Rudolf visita a su madre en su habitación mientras su mujer le espera en sus aposentos preparándose para la noche de bodas. Ya en la habitación nupcial, Rudolf aterroriza a su esposa con un cráneo y un revólver y termina forzándola.
Sergei Polinun y Natalia Somova (Foto: W.H.)

II Acto
Rudolf lleva a Estefanía a una taberna de dudosa reputación para encontrarse con Mitzi Caspar (Oxana Kardash), la prostituta a la que frecuenta. Pronto se va disgustada. Rudolf se queda acompañado de su cochero Bratfisch (Saryal Afanasef) y de sus amigos los conspiradores húngaros. Hay una redada policial. Mitzi y Rudolf se esconden. Al quedarse solos, trata de persuadirla de que deberían suicidarse juntos, pero ella le rechaza. Una vez fuera de la taberna Rudolf se encuentra con la condesa Larish que le presenta de nuevo a María, en un encuentro cuidadosamente ideado.

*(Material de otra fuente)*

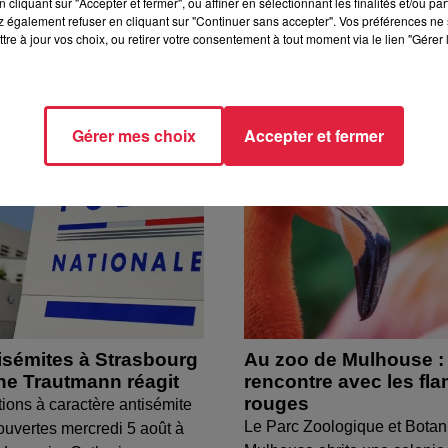
cliquant sur "Accepter et fermer", ou affiner en sélectionnant les finalités et/ou pa
 également refuser en cliquant sur "Continuer sans accepter". Vos préférences ne 
tre à jour vos choix, ou retirer votre consentement à tout moment via le lien "Gérer 
Gérer mes choix
Accepter et fermer
isémites à Strasbourg
Au zoo de Mulhouse :
ine Trautmann réagit
rencontre avec les fl
rouges
tions à caractère antisémite
Le Parc Zoologique et Botan
ouvertes mercredi 5 août à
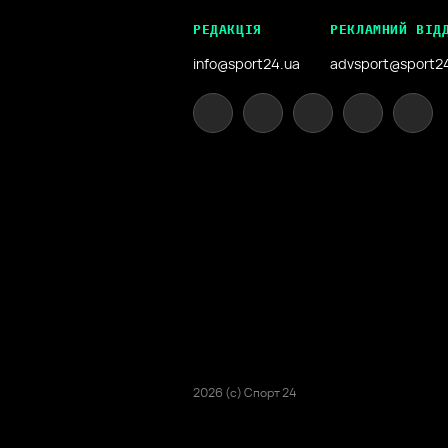
РЕДАКЦІЯ
РЕКЛАМНИЙ ВІД
info@sport24.ua
advsport@sport2
2026 (с) Спорт 24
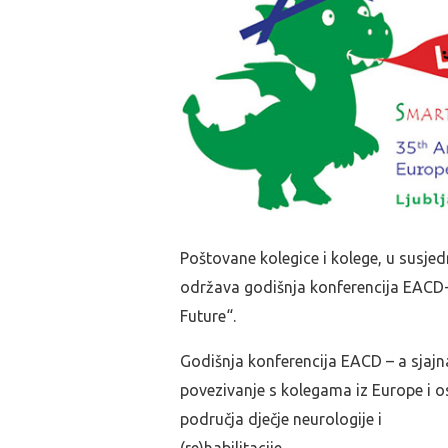
Poštovane kolegice i kolege, u susjed
održava godišnja konferencija EACD
Future“.
Godišnja konferencija EACD – a sjajna
povezivanje s kolegama iz Europe i os
područja dječje neurologije i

En la siguiente escena, María está contemplando un retrato de Rudolf cuando llega la condesa de visita a su casa y , tomando una baraja de cartas, le predice que pronto sus sueños se harán realidad. María le da una carta para Rudolf.
Durante la celebración del cumpleaños del emperador en el palacio, donde toda la corte está reunida (incluida la archiduquesa María, madre del emperador) y una embarazada Estefanía, la emperatriz Isabel le ofrece abiertamente a su esposo un retrato de Katerina Schratt, su amante, que está a su lado y luego, durante los fuegos artificiales, ella busca la atención de su amante, el coronel “Bay” Middleton. Todo esto lo ve Rudolf con amargura e ira. La condesa le entrega la carta de María.

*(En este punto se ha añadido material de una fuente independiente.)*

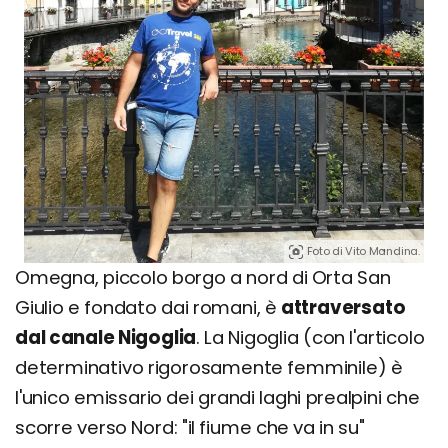
Foto di Vito Mandina.
Omegna, piccolo borgo a nord di Orta San
Giulio e fondato dai romani, è
attraversato
dal canale Nigoglia
. La Nigoglia (con l'articolo
determinativo rigorosamente femminile) è
l'unico emissario dei grandi laghi prealpini che
scorre verso Nord: "il fiume che va in su"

Estando el príncipe en su habitación, aparece María y se destapa la pasión y el deseo entre ellos.

III Acto
Se abre con una cacería real con todos los miembros de la corte. Al príncipe Rudolf se le dispara el arma matando a un caballero que se encontraba muy cerca de su padre… el emperador Francisco José empieza a  temer por su vida.
Rudolf está en su apartamento, se ha inyectado morfina. María se reúne con él y éste le pide que mueran juntos. Ella accede.
El conde Hoyos y el príncipe Felipe se reúnen en el Pabellón de caza con Rudolf, después de beber unas copas se despiden de él. Aparece María. Hacen el amor apasionadamente y finalmente él  la dispara  y luego a sí mismo.

Epílogo
El cuerpo sin vida de María es arrastrado al ataúd y es enterrada antes del amanecer.